Remittances Startup Azimo Raised $15M from Rakuten


Azimo Co-founders Michael Kent (L) and Marta Krupinska. Pic- Azimo


05 May 2016, USA :

Azimo, a U.K. online money transfer business aimed at making it cheaper to send cash around the world, has raised $15 million led by Japanese e-commerce giant Rakuten as the start-up looks to expand its presence in Asia.

Japanese e-commerce giant Rakuten led the investment through its $100 million fintech, or financial technology, fund. Rakuten owns Japan’s largest e-commerce platform, which shares its name, and Viber, a rival to WhatsApp. It also has investments in the likes of Pinterest.

Azimo allows users to transfer money around the world in over 80 currencies at a rate it claims is cheaper than some banks and other established rivals. The receiver can get that money through different methods from a simple bank transfer to picking up physical cash or having it delivered to their mobile wallet, banking services that can be done via simple text messages.

• [DATA SHOWN]:
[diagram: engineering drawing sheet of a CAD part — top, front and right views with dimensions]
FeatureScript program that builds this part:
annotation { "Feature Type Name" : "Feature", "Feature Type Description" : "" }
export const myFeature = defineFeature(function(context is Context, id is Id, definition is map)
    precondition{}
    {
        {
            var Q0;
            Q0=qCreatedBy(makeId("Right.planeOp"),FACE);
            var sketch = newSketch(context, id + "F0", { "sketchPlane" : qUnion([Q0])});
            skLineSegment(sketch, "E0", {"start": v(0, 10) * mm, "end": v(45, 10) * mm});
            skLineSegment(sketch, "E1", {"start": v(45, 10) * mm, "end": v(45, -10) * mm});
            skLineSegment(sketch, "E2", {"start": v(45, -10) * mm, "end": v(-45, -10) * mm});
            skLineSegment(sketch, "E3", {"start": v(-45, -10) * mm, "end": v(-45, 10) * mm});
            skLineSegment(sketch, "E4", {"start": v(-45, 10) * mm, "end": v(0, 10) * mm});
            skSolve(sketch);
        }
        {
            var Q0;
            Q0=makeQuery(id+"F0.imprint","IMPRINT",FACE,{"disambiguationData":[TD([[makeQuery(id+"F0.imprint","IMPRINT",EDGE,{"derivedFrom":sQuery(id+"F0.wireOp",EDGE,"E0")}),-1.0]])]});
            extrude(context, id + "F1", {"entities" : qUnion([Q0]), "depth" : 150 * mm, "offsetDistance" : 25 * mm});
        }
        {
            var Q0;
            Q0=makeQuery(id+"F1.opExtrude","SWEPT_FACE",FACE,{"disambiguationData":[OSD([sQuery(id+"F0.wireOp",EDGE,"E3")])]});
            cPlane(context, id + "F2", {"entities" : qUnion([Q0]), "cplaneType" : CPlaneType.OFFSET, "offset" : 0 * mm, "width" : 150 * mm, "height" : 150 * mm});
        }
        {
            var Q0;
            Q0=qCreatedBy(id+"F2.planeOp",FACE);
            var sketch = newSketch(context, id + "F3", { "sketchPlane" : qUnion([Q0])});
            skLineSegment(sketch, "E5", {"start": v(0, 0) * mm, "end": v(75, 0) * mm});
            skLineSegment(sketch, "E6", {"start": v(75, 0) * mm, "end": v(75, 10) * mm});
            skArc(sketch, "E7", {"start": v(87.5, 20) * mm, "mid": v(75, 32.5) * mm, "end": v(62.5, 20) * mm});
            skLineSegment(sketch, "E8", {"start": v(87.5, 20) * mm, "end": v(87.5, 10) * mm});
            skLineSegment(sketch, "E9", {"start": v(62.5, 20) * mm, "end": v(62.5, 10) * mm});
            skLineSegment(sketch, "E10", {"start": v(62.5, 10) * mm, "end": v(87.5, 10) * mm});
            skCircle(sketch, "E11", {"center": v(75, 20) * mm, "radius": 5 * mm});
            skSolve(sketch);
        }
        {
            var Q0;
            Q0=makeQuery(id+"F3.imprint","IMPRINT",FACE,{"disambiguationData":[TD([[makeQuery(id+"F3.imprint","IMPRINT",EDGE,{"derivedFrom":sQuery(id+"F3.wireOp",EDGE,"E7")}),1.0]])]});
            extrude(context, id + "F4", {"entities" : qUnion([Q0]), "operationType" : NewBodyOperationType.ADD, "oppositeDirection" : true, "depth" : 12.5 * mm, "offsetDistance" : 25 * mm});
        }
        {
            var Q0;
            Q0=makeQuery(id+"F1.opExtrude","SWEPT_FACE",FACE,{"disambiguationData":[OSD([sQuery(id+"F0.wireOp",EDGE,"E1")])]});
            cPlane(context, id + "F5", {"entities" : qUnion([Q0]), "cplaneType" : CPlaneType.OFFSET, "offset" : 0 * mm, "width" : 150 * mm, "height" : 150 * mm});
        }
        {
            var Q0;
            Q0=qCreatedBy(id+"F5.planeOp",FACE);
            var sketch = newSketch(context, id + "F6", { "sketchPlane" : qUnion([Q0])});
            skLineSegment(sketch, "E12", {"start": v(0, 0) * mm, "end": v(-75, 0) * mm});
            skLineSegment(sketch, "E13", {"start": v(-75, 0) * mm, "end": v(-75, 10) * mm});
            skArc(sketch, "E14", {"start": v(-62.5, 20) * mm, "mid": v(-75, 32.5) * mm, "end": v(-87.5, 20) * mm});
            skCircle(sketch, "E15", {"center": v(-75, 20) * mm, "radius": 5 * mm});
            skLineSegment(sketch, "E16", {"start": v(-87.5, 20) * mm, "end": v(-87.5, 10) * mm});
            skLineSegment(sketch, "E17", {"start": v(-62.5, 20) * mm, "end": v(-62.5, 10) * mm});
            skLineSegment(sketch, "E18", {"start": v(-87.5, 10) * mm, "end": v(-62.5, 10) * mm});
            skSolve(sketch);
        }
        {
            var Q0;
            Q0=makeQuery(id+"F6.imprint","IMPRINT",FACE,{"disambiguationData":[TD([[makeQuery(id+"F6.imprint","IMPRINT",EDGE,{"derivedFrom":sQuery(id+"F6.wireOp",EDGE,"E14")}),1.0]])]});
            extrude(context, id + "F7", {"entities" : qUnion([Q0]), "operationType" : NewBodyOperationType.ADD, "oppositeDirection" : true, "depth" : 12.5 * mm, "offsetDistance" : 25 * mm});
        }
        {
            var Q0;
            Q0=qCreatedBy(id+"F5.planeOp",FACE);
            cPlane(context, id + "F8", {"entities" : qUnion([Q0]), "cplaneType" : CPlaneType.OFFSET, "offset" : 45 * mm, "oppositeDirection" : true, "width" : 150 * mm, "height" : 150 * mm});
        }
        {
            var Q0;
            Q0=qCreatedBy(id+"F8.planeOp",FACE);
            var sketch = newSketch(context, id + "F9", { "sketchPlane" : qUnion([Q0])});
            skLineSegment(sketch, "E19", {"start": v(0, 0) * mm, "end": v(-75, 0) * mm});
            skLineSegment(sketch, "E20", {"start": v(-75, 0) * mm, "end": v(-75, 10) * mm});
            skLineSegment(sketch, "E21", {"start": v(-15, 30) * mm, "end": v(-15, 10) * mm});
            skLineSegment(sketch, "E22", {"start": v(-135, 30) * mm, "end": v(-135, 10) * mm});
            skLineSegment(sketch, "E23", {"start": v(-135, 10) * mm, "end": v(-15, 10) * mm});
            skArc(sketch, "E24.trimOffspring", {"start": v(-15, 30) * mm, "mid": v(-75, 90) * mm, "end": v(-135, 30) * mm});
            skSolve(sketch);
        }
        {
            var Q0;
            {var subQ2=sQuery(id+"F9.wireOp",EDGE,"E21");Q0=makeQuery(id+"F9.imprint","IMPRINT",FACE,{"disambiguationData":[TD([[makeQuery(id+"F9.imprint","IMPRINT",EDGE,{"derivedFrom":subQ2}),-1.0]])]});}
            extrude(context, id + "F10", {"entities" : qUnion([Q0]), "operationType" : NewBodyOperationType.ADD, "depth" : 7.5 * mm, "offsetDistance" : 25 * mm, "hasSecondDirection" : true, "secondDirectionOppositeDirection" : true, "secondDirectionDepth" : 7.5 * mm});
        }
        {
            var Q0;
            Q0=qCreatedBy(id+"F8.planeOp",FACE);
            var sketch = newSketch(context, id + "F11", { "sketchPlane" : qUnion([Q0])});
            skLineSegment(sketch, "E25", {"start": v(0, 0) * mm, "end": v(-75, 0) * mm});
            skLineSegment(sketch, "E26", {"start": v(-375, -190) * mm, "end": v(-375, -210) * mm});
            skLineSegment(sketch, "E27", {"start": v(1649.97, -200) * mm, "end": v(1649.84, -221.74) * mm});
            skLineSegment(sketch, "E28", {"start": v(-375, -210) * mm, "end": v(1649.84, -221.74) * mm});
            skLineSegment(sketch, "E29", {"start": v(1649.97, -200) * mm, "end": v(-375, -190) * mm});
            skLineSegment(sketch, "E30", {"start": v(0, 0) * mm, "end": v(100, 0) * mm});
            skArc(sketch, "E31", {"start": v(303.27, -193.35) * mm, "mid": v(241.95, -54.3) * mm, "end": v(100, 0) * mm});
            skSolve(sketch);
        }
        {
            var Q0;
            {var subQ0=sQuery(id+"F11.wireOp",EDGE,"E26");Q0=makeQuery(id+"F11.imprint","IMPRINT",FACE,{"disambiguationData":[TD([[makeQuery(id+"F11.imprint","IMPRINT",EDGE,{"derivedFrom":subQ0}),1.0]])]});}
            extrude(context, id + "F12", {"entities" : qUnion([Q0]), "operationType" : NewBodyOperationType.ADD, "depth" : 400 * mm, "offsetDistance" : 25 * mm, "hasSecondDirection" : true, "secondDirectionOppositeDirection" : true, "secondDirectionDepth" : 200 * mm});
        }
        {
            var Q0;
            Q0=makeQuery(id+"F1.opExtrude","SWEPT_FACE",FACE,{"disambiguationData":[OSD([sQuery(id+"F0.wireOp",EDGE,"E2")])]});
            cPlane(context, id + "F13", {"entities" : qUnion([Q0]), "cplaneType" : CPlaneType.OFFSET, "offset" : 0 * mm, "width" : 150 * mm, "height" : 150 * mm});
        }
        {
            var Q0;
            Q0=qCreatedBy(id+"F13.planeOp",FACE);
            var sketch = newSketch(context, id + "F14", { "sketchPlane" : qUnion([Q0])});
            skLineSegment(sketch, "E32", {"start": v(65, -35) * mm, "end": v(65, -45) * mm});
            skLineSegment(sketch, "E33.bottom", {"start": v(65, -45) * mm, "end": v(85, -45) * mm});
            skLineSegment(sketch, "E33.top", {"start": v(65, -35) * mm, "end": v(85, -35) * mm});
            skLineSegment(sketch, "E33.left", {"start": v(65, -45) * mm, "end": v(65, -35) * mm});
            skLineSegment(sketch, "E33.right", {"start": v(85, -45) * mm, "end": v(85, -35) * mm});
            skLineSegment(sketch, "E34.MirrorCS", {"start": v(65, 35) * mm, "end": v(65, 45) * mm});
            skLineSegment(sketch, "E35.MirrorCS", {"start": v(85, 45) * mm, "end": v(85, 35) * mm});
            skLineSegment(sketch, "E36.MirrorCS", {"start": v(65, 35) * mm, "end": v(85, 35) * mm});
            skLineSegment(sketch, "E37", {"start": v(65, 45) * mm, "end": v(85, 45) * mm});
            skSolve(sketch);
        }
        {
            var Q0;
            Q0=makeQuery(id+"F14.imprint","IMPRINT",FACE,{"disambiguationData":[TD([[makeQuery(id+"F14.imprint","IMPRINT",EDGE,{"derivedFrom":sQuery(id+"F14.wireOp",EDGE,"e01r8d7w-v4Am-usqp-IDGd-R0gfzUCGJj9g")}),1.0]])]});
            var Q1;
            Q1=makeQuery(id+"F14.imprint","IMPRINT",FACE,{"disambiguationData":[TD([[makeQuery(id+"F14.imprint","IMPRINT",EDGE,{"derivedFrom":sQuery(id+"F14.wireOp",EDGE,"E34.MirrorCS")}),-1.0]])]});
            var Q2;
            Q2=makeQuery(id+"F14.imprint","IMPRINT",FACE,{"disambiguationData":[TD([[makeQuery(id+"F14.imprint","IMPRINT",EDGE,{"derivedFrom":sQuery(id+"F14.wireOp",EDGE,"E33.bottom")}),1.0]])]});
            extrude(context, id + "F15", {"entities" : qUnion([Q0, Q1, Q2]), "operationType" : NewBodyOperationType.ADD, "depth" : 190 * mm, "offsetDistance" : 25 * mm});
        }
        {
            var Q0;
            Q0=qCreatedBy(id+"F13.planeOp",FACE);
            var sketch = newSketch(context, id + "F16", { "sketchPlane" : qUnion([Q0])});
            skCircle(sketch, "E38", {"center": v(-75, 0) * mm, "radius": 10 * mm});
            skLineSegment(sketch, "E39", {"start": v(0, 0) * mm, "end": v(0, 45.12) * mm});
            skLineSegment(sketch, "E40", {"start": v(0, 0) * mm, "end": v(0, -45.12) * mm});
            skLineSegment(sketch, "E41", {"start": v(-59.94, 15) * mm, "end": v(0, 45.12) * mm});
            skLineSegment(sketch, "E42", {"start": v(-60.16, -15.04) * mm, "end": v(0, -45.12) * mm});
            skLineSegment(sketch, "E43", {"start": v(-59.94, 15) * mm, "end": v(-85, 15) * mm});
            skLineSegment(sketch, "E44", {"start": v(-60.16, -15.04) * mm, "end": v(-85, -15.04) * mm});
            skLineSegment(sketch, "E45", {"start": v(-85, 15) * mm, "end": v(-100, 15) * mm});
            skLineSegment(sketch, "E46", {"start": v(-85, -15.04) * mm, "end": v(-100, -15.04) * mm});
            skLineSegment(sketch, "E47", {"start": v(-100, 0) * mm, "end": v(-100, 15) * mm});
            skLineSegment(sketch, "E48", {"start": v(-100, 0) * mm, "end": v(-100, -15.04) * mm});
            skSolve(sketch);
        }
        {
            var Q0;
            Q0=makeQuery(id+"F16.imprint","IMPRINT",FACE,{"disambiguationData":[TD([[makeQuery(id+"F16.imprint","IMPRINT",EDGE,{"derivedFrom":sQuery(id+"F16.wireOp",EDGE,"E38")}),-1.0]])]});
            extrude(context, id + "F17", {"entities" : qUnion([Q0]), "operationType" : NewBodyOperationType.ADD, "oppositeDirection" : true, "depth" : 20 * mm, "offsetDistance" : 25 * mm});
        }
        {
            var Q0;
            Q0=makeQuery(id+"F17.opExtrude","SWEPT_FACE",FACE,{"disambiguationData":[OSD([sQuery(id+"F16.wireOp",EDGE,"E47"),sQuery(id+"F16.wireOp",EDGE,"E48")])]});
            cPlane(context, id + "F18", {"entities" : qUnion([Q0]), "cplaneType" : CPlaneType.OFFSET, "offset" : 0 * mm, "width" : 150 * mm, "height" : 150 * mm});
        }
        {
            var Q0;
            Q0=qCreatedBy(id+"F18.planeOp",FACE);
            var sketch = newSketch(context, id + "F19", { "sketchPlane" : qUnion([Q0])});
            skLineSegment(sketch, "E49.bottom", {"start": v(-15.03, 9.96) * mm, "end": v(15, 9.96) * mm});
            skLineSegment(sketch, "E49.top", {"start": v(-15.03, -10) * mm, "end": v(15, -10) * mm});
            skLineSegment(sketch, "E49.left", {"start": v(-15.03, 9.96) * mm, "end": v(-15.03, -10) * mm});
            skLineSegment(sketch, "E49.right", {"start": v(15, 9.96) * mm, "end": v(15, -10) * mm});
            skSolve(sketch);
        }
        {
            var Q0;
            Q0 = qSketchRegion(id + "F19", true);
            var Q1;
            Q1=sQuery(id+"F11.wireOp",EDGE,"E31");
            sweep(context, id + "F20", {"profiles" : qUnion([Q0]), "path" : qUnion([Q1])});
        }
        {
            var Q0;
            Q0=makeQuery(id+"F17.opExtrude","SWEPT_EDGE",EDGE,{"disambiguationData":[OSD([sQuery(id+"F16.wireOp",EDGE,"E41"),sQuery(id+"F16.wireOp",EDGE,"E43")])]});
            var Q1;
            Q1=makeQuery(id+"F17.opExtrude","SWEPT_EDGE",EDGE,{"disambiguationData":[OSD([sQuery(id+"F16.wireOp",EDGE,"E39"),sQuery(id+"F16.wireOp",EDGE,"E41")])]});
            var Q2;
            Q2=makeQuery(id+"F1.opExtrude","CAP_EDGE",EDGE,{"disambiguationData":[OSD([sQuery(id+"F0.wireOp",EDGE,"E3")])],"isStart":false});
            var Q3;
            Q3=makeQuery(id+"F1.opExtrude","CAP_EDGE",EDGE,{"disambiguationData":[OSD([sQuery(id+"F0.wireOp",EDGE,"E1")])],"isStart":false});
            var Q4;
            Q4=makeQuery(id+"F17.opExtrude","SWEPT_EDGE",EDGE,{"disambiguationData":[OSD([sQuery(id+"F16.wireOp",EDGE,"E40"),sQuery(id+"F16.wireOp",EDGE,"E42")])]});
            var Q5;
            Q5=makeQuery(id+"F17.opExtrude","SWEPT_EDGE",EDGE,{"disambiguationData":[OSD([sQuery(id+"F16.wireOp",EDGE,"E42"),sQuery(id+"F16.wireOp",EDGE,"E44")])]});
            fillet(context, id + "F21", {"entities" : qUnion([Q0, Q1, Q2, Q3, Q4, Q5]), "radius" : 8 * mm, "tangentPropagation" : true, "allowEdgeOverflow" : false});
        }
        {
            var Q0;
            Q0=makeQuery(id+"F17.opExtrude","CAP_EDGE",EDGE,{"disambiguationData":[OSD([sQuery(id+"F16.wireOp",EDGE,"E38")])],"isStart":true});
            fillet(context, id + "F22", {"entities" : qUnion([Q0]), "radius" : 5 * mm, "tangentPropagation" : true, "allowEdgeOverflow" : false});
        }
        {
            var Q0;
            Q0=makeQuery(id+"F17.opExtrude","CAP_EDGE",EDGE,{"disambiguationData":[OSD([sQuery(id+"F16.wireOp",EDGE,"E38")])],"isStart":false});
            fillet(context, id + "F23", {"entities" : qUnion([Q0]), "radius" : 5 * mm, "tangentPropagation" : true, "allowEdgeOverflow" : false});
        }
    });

• [PROBLEMS AND TASKS]:
1. In the article about Azimo's funding, through what fund did Rakuten lead the investment?
2. Extend the article about Azimo's $15 million funding round, continuing from its final sentence.

• [PER-TASK ANSWERS]:
1. Rakuten led the investment through its $100 million fintech, or financial technology, fund.

2.
“Azimo has cemented itself as the European specialist in digital remittances and its global network is unrivalled in the industry. This is a testament to an outstanding team, led by Michael and Marta, who saw an opportunity four years ago to disrupt the $600 billion remittance industry,” said Oskar Mielczarek de la Miel, Managing Partner at the Rakuten FinTech Fund, who will also be joining the board of Azimo, in a statement. “Rakuten prides itself on being a catalyst for digital innovation. In Azimo we see a scalable business model, technical expertise, and a strong social mission we believe will make them even more successful in the future.”

Azimo said it is different because it’s focusing on outflows from other regions in the world.

Michael Kent, chief executive and founder of Azimo said, “We are trying to build something that can point to different parts of the world more easily than they can. We are deeper in Europe. WorldRemit’s focus is the U.S., U.K. and Australia. We are focused on the big markets in Europe.”